Reality is setting in there. It's not a matter of clothes or food. It's about how fast can you ship a new infrastructure to a major city? Oh that's right you can't ship that. Everything needs to be fixed: water, sewer, power, roads, train tracks. The Central Business District (CBD) is cordoned off and owners can't get in to their businesses. Even if an owner could get to his/her business, there is no business because huge numbers of people have left the area...maybe for a short time but maybe for good.
Now the debates start about preserving wrecked buildings. How does a rather socialist government take care of the people and the mess? Folks are quite self-sufficient there but they have expectations of assistance from the programs they have paid not enough money into to meet those expectations.
What do we learn? We need to depend less on government and more on ourselves. There is no government that can fix these issues these days. Governments are broke and broken.

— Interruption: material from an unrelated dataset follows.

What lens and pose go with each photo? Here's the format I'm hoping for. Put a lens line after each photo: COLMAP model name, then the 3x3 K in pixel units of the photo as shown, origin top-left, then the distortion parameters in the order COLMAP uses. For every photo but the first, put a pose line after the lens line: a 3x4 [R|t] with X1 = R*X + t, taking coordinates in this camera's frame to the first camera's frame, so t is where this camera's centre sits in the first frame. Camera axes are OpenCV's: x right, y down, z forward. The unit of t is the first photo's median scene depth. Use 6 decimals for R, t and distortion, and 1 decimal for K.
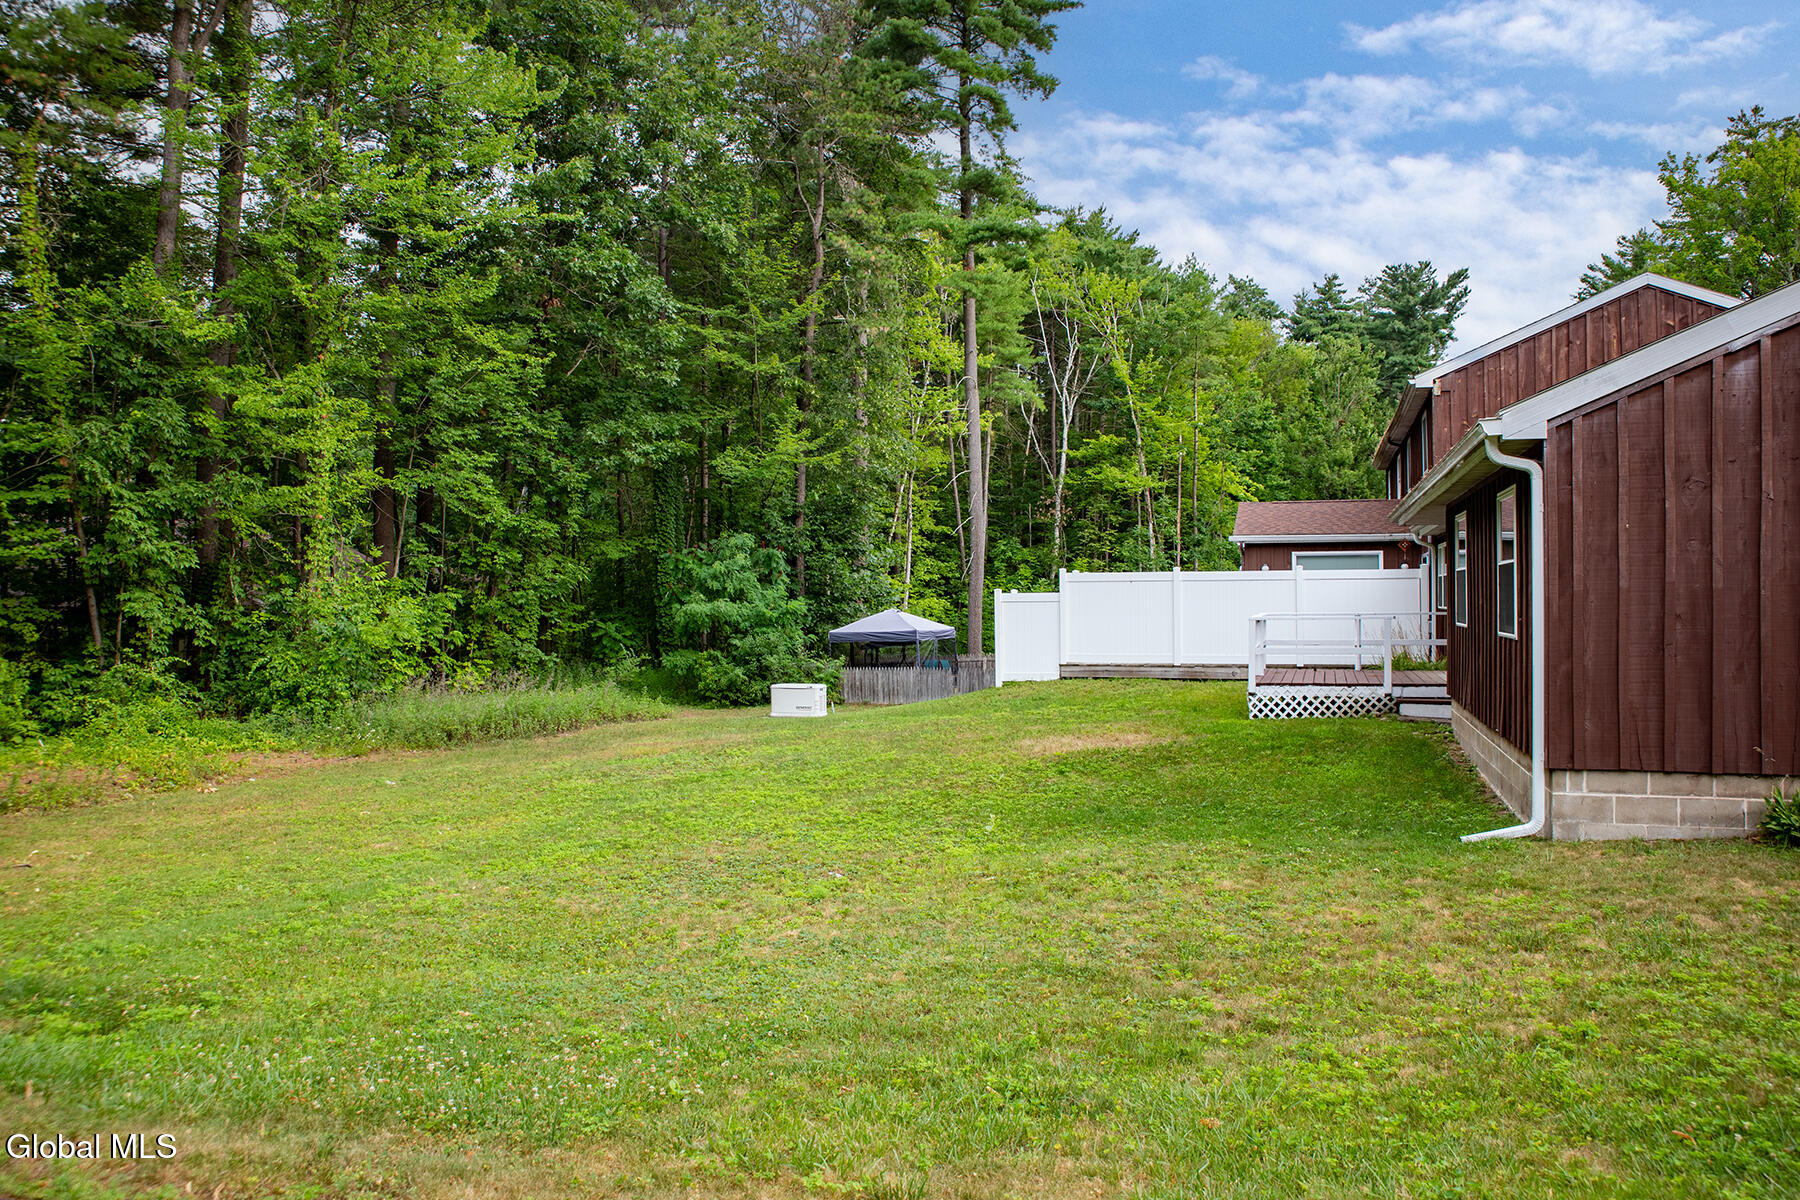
lens RADIAL K [[1272.5, 0, 906.7], [0, 1272.5, 589.5], [0, 0, 1]] dist [-0.071208, 0.003588]
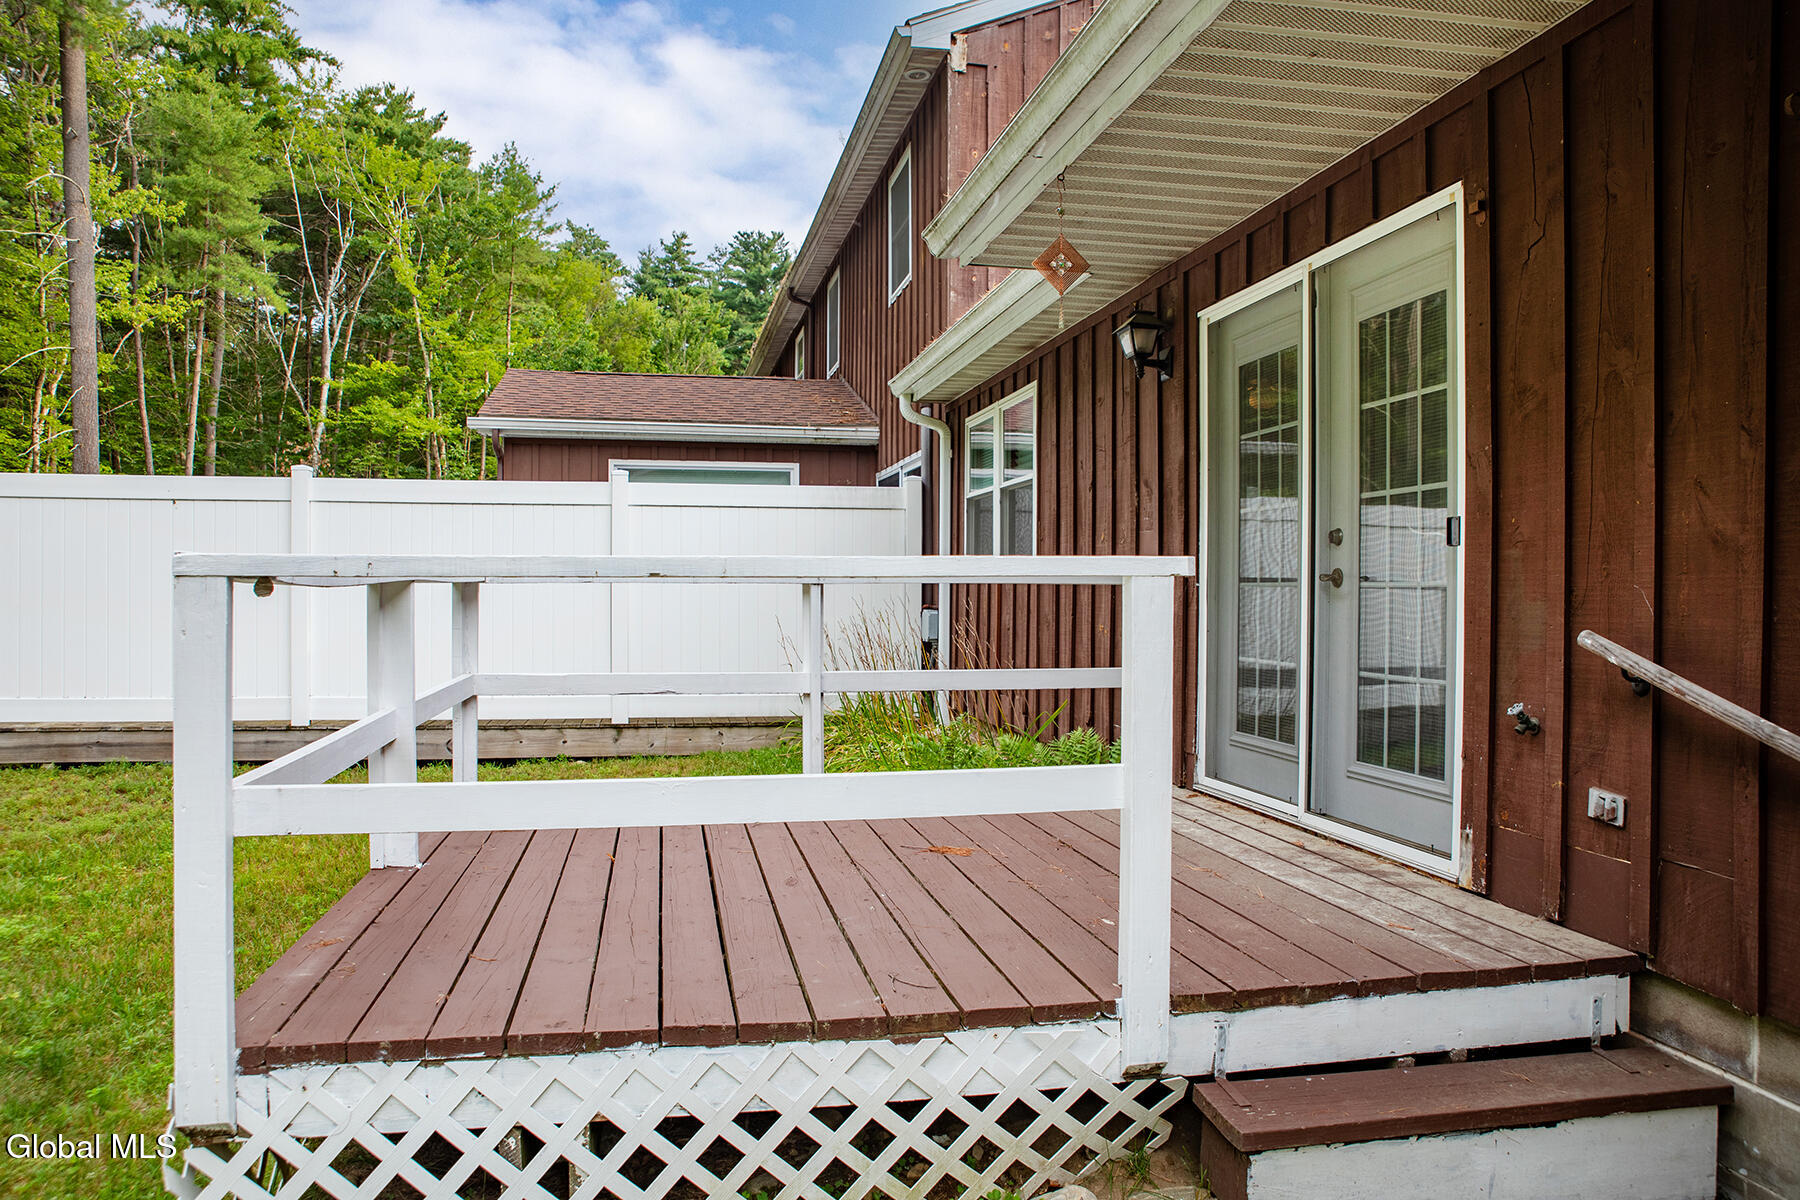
lens RADIAL K [[1272.5, 0, 905.6], [0, 1272.5, 595.2], [0, 0, 1]] dist [-0.071208, 0.003588]
pose [[0.873135, 0.010840, 0.487358, 0.064176], [-0.014371, 0.999891, 0.003507, 0.005885], [-0.487267, -0.010066, 0.873195, 0.200351]]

With adversity comes opportunity. To see the opportunity one has have a vision beyond what the eyes see. One needs to play the game "What if?" over and over again. It means devising mental scenarios with as many twists and turns as possible to anticipate the unintended consequences. It means having a Plan B and a Plan C. With those as back-ups one can then stay in the moment and watch the puzzle pieces fill in the big picture. I am convinced I am describing my kids and their spouses, because they've shown us how they make decisions.
I hope the loving mom I saw in the parking lot has accepted the privilege of showing her kids, by her own life, how to think critically about the decisions they make starting...yesterday. Then if/when she gets a call like I got, after the initial panic, may her voice remind them of the tools they have in their skill box. Her confidence in them will hopefully calm her so she can get to that other really important part....prayers for all.